• [DO THIS]
Find every line in the records below that contains the string "province" and copy each one out. Case counts.

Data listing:
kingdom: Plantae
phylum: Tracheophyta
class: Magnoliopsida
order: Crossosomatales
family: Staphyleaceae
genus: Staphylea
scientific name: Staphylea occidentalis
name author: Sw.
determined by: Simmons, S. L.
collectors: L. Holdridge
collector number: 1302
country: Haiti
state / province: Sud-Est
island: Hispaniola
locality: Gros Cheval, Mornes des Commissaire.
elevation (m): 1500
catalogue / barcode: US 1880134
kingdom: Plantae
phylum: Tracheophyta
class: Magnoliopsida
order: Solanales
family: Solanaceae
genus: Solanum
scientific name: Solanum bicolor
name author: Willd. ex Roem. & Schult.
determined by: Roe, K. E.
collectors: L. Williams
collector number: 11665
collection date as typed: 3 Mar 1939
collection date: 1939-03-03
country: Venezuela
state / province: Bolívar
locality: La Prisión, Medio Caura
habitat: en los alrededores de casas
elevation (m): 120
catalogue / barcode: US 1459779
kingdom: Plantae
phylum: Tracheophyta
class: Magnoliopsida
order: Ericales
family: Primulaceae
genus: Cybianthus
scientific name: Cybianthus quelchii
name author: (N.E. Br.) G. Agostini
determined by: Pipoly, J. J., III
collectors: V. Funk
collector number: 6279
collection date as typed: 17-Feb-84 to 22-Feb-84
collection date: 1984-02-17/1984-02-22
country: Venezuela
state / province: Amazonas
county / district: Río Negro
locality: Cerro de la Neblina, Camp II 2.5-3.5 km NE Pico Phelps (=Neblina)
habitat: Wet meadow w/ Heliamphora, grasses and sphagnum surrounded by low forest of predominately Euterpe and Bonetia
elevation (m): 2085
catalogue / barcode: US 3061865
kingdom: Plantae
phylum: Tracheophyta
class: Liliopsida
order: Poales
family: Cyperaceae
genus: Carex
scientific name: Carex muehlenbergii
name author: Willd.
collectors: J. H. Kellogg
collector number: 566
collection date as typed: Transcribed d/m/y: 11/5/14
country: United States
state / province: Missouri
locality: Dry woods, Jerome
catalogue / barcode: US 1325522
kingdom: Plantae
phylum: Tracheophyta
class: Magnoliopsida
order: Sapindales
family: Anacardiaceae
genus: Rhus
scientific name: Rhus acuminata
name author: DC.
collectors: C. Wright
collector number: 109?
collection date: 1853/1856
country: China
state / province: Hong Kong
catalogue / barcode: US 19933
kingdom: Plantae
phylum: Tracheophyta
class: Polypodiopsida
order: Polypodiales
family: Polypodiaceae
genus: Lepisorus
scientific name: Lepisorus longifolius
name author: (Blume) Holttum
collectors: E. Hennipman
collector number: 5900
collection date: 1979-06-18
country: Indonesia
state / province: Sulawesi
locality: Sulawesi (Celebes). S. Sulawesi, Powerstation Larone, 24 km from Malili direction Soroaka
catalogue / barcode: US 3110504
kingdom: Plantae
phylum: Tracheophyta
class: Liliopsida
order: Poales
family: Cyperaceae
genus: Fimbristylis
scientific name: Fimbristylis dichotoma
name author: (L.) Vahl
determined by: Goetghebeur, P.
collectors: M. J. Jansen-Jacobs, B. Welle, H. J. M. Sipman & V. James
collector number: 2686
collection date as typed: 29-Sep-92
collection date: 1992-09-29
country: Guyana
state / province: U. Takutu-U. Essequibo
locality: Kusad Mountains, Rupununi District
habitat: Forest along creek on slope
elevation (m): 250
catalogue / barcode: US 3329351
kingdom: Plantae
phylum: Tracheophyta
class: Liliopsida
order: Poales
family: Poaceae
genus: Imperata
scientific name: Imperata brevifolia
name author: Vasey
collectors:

• [WORKED SOLUTION]
state / province: Sud-Est
state / province: Bolívar
state / province: Amazonas
state / province: Missouri
state / province: Hong Kong
state / province: Sulawesi
state / province: U. Takutu-U. Essequibo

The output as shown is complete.